8- Des représentants du peuple instrumentalisés au service du diktat du groupe majoritaire.
Que cache la proposition de loi visant à faire élire les Maires et les Présidents de communautés rurales au suffrage universel direct à un tour? Quelle serait la légitimité d’une telle loi portée par une majorité dont on connait l’origine ?
Cette loi inique est insidieusement porteuse d’une ignominie sous-jacente. Elle est similaire à la loi qui est à l’origine de 23 juin.
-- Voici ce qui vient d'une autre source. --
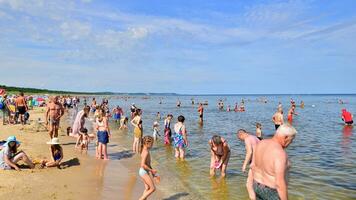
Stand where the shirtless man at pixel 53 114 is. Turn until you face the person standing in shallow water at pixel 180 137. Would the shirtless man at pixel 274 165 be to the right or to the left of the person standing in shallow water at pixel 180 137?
right

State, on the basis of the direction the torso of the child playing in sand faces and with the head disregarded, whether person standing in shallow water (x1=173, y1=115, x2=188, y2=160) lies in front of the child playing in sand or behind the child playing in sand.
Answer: behind

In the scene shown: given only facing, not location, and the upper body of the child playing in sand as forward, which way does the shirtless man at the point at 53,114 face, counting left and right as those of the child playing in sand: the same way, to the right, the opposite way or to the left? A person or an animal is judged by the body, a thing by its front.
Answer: to the left

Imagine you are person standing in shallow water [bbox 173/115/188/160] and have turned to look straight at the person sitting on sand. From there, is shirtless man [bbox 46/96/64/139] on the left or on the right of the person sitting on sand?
right

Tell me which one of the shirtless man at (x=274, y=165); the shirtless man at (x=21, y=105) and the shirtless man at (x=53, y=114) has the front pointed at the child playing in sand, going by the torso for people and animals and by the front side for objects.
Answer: the shirtless man at (x=53, y=114)

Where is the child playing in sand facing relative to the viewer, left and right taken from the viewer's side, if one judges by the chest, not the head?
facing to the left of the viewer

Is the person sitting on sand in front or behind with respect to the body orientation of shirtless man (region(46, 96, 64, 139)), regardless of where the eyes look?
in front
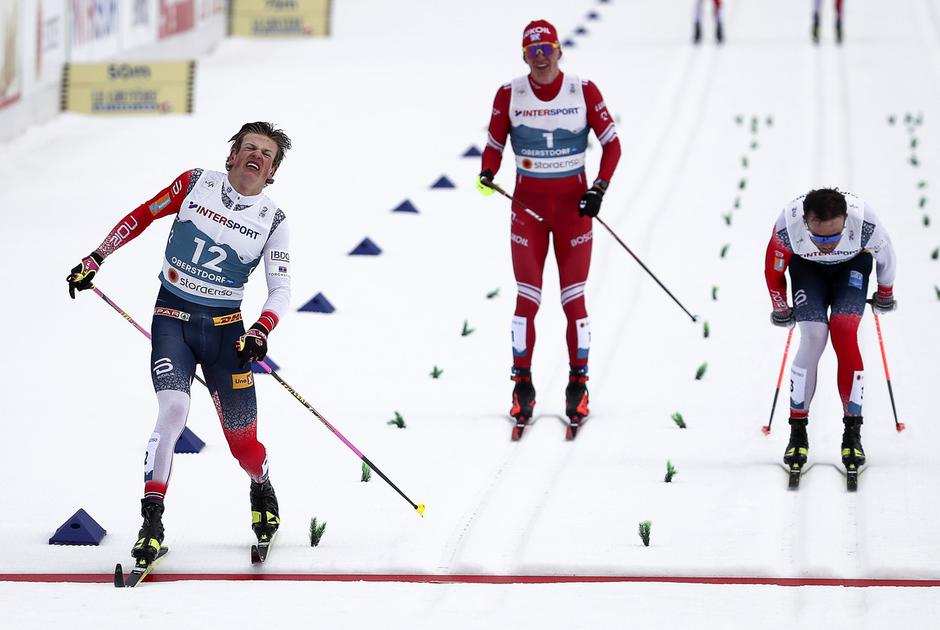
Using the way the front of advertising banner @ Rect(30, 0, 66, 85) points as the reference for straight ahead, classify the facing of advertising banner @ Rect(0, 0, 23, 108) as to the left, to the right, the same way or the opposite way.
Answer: the same way

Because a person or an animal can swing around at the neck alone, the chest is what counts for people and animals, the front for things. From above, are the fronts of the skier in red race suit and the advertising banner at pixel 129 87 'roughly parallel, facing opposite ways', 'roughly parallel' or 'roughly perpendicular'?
roughly parallel

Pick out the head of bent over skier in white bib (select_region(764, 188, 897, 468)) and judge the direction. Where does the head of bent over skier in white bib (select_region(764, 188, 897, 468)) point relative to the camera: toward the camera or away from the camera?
toward the camera

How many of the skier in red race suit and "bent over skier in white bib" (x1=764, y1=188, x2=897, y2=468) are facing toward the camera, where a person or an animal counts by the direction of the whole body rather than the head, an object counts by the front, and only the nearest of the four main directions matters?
2

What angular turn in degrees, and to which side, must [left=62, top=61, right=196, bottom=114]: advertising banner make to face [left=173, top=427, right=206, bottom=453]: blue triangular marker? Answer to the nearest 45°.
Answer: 0° — it already faces it

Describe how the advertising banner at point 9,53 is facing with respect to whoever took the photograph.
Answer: facing the viewer and to the right of the viewer

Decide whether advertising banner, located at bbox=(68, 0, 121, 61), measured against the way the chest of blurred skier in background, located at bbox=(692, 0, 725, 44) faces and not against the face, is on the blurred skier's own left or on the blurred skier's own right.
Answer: on the blurred skier's own right

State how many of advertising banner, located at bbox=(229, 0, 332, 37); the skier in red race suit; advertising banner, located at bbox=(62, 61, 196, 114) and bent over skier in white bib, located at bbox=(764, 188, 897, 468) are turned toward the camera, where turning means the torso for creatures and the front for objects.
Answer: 4

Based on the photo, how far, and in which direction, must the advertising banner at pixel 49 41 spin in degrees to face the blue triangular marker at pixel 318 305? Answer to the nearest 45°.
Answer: approximately 45° to its right

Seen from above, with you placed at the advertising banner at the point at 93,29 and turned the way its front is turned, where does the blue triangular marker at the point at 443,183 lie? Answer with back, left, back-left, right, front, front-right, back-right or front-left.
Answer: right

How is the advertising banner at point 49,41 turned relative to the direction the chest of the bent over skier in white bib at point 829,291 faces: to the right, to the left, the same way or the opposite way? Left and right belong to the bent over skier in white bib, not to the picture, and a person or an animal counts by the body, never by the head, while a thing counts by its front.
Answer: to the left

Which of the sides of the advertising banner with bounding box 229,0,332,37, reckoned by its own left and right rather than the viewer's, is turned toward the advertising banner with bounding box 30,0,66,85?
front

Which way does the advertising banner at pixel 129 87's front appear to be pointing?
toward the camera

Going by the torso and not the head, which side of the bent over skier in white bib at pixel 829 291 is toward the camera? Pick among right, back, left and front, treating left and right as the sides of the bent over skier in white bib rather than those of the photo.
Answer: front

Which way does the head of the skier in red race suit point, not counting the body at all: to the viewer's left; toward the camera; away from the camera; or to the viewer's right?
toward the camera

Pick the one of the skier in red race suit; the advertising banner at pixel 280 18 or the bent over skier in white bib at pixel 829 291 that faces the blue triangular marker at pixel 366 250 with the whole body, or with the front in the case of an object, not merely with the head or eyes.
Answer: the advertising banner

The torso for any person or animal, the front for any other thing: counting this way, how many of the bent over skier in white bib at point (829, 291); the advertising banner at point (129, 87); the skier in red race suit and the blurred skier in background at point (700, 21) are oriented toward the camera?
4

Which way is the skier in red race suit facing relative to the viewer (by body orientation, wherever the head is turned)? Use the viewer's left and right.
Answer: facing the viewer

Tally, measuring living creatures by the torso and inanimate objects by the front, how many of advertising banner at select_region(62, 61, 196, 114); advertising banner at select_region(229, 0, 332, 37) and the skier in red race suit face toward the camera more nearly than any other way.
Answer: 3

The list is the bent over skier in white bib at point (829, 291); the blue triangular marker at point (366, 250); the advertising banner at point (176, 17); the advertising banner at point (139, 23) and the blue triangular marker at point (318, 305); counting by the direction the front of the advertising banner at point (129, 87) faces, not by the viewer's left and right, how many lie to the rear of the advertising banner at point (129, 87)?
2
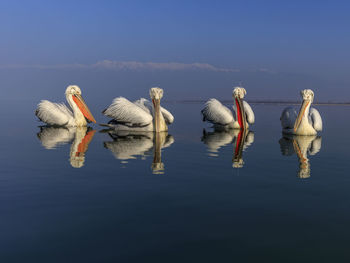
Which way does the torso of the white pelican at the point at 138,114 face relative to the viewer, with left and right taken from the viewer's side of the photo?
facing the viewer and to the right of the viewer

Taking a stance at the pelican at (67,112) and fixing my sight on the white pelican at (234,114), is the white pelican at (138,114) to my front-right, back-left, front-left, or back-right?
front-right

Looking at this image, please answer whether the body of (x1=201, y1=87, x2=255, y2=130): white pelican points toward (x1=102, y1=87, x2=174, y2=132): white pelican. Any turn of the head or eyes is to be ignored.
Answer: no

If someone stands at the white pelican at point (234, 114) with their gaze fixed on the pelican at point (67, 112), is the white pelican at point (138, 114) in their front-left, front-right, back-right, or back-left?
front-left

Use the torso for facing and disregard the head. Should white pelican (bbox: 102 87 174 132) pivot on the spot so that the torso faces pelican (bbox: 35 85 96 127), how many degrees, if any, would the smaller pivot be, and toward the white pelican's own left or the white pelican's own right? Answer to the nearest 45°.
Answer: approximately 180°

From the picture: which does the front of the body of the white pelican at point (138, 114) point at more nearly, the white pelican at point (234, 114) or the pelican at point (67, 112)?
the white pelican

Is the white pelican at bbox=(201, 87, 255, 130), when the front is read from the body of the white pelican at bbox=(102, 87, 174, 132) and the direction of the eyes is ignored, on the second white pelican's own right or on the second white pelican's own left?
on the second white pelican's own left

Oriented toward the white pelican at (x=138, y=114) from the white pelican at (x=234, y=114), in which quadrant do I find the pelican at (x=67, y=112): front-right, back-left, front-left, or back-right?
front-right

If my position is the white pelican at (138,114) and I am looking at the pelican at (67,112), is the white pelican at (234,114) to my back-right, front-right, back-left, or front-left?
back-right

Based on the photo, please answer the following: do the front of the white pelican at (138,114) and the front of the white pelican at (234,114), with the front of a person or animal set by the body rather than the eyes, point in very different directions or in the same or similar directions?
same or similar directions

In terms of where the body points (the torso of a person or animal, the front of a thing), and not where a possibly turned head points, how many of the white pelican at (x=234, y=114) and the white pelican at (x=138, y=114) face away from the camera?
0

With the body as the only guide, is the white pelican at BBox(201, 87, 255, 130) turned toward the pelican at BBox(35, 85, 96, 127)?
no

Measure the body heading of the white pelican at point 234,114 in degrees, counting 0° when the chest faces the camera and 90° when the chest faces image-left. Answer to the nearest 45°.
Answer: approximately 315°

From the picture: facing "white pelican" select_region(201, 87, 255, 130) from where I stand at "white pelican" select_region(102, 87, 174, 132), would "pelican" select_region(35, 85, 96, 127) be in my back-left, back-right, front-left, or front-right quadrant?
back-left
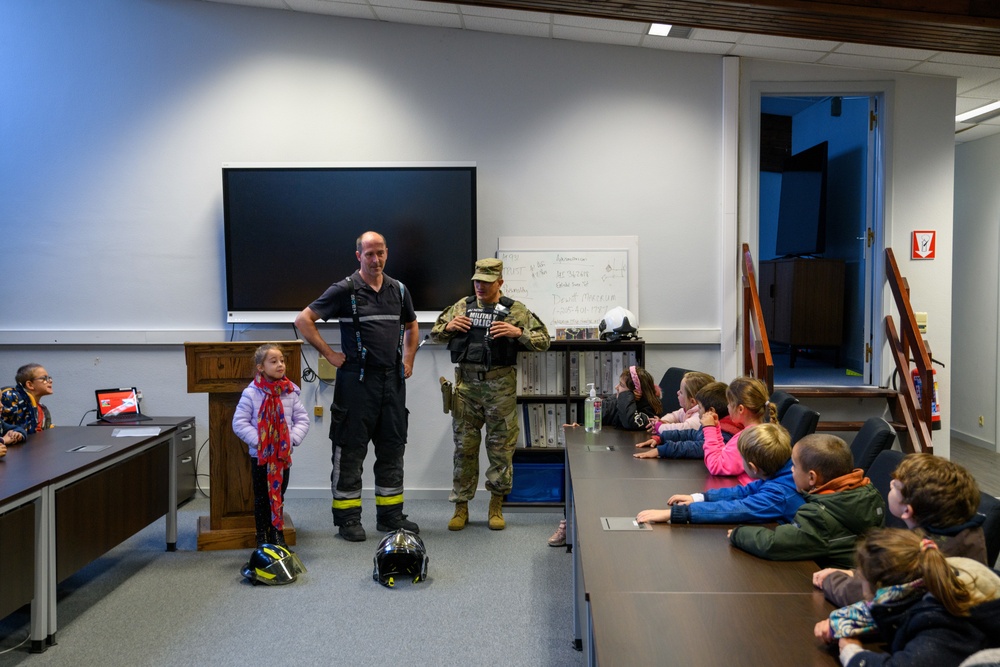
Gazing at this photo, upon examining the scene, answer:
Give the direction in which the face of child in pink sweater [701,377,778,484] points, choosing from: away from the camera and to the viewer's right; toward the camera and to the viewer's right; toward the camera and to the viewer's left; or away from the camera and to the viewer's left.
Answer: away from the camera and to the viewer's left

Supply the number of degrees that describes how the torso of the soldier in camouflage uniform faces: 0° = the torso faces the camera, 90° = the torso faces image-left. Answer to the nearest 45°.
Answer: approximately 0°

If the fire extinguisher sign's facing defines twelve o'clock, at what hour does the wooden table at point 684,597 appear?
The wooden table is roughly at 12 o'clock from the fire extinguisher sign.

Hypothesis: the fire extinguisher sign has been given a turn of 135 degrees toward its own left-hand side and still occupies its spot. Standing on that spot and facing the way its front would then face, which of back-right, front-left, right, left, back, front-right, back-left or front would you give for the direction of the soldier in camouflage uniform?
back

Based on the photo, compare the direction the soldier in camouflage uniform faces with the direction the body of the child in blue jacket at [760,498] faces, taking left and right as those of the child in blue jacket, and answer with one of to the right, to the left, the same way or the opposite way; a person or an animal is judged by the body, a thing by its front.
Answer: to the left

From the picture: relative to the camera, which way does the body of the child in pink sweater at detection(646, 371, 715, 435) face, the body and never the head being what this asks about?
to the viewer's left

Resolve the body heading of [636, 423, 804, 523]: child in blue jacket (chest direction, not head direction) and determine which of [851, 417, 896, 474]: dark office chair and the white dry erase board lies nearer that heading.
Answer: the white dry erase board

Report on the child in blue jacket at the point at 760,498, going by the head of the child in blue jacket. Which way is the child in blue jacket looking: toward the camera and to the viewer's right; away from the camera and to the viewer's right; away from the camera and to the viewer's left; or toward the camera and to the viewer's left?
away from the camera and to the viewer's left

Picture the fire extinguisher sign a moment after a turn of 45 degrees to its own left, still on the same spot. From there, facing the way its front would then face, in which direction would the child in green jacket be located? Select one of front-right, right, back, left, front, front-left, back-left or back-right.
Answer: front-right

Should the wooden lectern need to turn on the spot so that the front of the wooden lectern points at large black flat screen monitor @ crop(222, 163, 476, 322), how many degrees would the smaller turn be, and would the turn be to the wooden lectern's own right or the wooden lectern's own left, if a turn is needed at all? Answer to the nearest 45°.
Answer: approximately 135° to the wooden lectern's own left

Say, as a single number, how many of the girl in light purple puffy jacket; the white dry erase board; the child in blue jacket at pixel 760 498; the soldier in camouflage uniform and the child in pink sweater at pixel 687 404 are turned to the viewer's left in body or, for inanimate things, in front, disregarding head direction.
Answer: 2

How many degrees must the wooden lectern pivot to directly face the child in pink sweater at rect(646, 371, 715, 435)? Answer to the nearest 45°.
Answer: approximately 90° to its left

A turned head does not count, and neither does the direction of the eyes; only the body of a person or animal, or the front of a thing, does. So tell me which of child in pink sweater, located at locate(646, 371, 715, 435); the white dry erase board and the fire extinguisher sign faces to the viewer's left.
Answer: the child in pink sweater

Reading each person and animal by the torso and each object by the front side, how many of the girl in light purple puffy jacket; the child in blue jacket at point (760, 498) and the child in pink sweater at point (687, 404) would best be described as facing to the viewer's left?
2

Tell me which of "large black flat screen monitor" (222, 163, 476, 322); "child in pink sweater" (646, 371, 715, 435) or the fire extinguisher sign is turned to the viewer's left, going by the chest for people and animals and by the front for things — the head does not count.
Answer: the child in pink sweater

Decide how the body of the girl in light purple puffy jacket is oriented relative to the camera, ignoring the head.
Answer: toward the camera

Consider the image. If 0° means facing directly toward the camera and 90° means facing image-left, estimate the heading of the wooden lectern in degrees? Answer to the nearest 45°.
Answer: approximately 0°
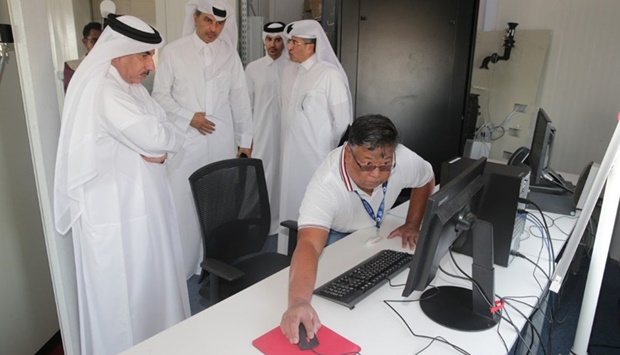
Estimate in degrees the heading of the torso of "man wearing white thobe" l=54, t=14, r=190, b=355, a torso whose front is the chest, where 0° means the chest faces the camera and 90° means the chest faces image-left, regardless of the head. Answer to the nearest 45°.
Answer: approximately 270°

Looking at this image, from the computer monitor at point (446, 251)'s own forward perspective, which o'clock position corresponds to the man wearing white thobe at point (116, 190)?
The man wearing white thobe is roughly at 11 o'clock from the computer monitor.

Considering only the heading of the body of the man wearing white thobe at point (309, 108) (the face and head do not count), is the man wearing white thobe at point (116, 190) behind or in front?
in front

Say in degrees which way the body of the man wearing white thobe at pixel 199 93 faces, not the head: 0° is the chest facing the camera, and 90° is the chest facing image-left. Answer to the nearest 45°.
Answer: approximately 0°

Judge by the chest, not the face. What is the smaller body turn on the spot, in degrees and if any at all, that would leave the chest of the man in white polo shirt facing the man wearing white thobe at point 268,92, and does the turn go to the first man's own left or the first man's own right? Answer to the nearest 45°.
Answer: approximately 135° to the first man's own left

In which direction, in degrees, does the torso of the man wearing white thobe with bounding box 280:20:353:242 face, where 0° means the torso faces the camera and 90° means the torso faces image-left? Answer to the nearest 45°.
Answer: approximately 45°

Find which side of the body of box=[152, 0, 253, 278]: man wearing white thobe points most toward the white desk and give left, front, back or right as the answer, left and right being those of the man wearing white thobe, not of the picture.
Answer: front

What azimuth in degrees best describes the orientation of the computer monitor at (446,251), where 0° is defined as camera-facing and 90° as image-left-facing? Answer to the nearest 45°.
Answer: approximately 135°

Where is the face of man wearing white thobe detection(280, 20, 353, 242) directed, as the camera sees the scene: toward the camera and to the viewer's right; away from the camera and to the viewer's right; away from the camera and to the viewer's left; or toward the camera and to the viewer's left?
toward the camera and to the viewer's left

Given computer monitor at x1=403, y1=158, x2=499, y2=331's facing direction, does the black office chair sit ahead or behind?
ahead

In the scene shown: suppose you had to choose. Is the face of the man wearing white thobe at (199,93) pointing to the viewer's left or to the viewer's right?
to the viewer's right

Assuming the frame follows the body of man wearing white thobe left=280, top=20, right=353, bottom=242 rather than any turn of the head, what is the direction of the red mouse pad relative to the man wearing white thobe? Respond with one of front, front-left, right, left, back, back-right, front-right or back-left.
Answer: front-left

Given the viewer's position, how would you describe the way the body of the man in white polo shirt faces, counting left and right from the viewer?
facing the viewer and to the right of the viewer

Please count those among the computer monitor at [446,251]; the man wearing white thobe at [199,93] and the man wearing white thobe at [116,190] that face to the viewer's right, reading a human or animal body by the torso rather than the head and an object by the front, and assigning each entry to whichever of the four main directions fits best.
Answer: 1

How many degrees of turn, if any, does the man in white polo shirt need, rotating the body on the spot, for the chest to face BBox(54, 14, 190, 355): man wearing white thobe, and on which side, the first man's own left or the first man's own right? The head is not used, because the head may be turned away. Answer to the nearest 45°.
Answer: approximately 135° to the first man's own right

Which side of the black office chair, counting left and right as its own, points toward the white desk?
front

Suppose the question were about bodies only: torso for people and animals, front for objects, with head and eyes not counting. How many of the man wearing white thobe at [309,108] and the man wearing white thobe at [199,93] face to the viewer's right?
0
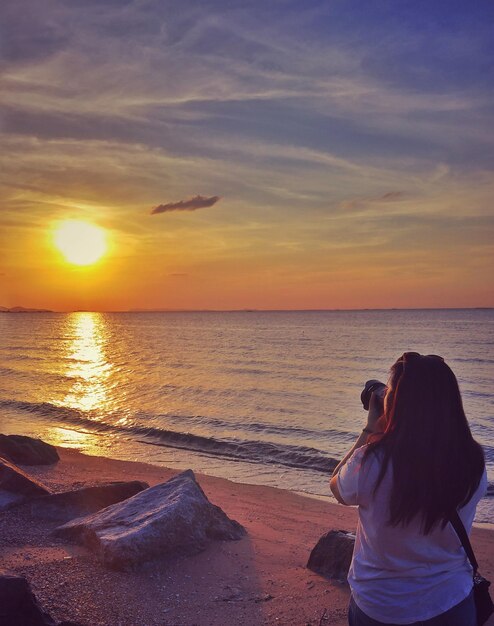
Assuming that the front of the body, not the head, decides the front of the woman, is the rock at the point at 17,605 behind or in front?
in front

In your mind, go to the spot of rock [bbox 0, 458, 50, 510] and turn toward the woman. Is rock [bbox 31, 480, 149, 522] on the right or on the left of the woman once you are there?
left

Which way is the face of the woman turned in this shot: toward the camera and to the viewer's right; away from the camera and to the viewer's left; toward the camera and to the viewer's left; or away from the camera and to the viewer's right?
away from the camera and to the viewer's left

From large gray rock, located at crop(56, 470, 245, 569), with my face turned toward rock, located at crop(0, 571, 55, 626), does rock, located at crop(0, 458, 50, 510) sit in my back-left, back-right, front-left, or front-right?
back-right

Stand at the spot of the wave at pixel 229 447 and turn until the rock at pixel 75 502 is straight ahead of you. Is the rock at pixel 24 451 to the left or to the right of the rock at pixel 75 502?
right

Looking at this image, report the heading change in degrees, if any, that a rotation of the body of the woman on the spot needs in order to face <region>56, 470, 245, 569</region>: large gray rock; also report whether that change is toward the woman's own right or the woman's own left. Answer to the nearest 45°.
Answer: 0° — they already face it

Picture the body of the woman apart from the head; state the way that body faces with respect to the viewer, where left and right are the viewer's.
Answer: facing away from the viewer and to the left of the viewer

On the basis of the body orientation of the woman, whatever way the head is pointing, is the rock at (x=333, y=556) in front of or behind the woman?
in front

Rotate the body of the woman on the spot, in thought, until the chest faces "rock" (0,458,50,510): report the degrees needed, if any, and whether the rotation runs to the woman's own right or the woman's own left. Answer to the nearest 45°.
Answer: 0° — they already face it

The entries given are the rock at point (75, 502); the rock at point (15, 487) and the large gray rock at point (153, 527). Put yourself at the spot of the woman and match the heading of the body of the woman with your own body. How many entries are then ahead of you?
3

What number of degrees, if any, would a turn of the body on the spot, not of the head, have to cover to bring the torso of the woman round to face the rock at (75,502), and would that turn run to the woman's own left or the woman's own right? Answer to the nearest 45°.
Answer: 0° — they already face it

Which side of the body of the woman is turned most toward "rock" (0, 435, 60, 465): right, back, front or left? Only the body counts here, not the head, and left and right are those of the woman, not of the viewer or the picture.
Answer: front
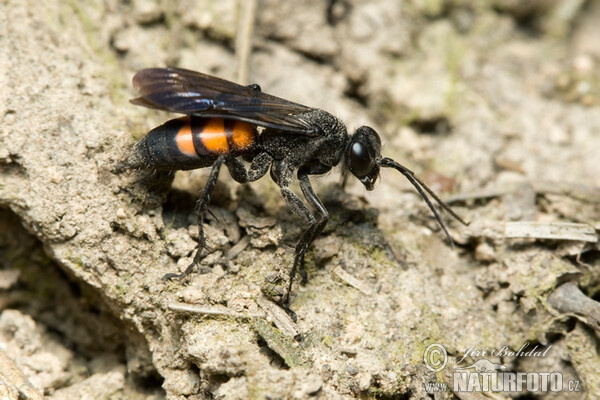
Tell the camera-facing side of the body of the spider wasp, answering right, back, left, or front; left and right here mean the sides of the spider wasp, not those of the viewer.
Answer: right
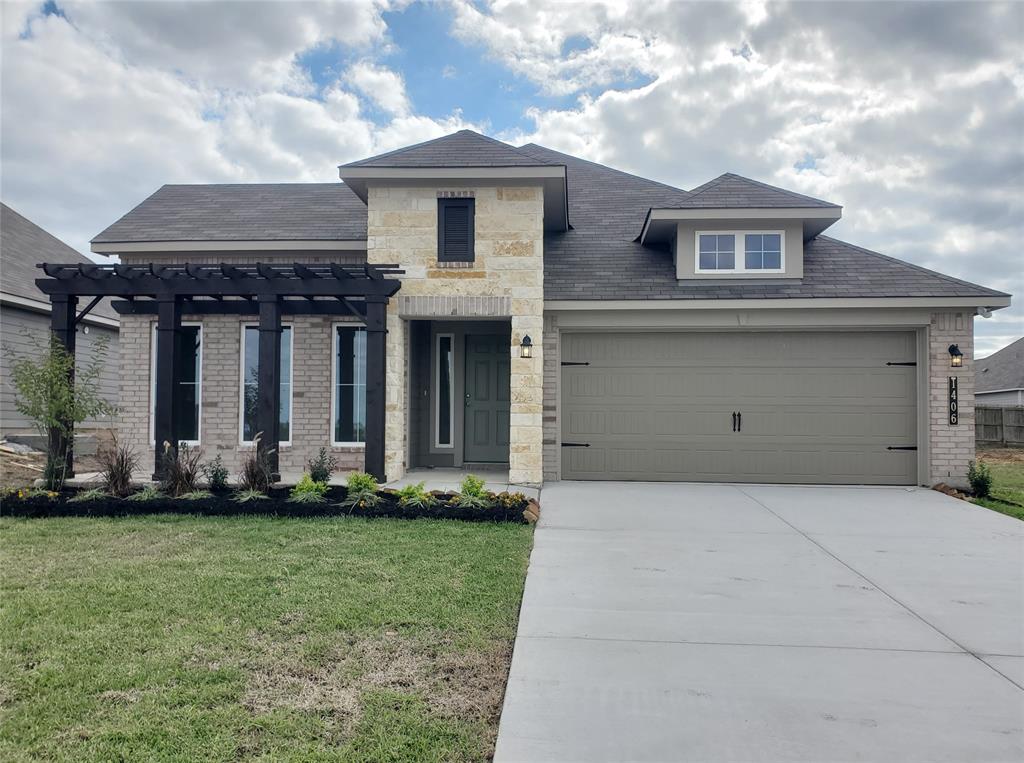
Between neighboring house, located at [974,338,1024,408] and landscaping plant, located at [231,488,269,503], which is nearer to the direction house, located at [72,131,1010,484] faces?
the landscaping plant

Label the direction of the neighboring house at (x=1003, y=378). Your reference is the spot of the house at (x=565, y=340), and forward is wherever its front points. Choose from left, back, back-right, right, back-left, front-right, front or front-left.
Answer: back-left

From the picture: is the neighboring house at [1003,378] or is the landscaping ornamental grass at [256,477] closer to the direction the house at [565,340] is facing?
the landscaping ornamental grass

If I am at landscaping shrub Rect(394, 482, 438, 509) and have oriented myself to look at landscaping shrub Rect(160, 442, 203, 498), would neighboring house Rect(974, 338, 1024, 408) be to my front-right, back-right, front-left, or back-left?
back-right

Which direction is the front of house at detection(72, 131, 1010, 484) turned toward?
toward the camera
Si on accepte d’élire les Maires et les Présidents de communautés rurales au suffrage universel direct à un tour cela voudra dire que quelqu’un pourrait gagner avec seulement 10 % des suffrages exprimés. Comment pourrait-on prétendre diriger une communauté où les 90% des électeurs sont contre votre politique ?
Dans cette perspective, quelle serait la position du Conseil et quel contrôle pourrait-il exercer sur un Maire qu’il n’a pas élu ?
La vraie proposition, celle qui mérite d’être examinée, c’est d’abord la séparation du Conseil d’avec l’exécutif local. Il faudra ensuite élire les Maires et Présidents de communautés rurales au suffrage universel direct à deux tours. Quant au conseil, indépendant du l’exécutif local, il sera issu des conseils de quartiers ou de villages et servira d’organe de contrôle de l’action du Maire ou du Président de la communauté rurale. Il aura pouvoir de destitution du l’exécutif en cas de dérive par rapport au programme qui a servi à l’élire.
9- Des chefs de partis politiques en perte de vitesse qui cherchent à régler des problèmes politiciens sur le dos des citoyens.
Nous avons entendu un leader « politicien » proposer de subdiviser Kaolack en trois ou quatre communes d’arrondissement. Pour justifier sa proposition, il n’a d’autre argument que le nombre d’habitants de la ville de Kaolack. Vraiment au Sénégal, le ridicule n’étouffe pas les politiciens !
Si Kaolack, une ville de plus de 200 000 habitants, « mérite » d’avoir plus qu’une seule représentation locale - dixit notre leader politicien - que dire alors de Touba qui a plus d’un million d’habitants et qui est encore une communauté rurale ?
La véritable motivation ici c’est comment caser toute cette clientèle politique. Comment faire pour que tous les alliés soient servis et que personne ne soit déçu.
10- Un peuple pris en otage par les politiciens professionnels.
Dénigrements, désinformation, guerre de position… voilà le quotidien de nos politiciens professionnels. La seule preuve d’existence qu’ils ont trouvé, c’est d’être présents tous les jours à la « Une » des journaux avec des déclarations les unes plus fracassantes que les autres. Lorsque je suis l’allié de quelqu’un, je ne le critique pas de façon déclarative dans l’espace public mais en direct, dans le cadre privé d’une conversation formelle et productive. Mais bon ! Le sage disait que celui qui trahit la conversation tenue dans le secret d’une chambre n’est pas digne d’amitié. Il est capable de tout et ne recule devant rien pour assouvir ses sombres dessins.
Le Sénégal est le seul pays au monde, où des individus, qui n’ont jamais exercé un métier connu, à part la politique, peuvent se permettre de parcourir l’espace et le temps avec des moyens colossaux installant le pays dans une campagne électorale permanente et déstabilisante pour la bonne marche des affaires.
Il y a un temps pour tout disait l’Ecclésiaste ; un temps pour la politique et un temps pour le travail. Alors ! Messieurs au travail ! Le peuple à faim et soif. Le peuple souffre.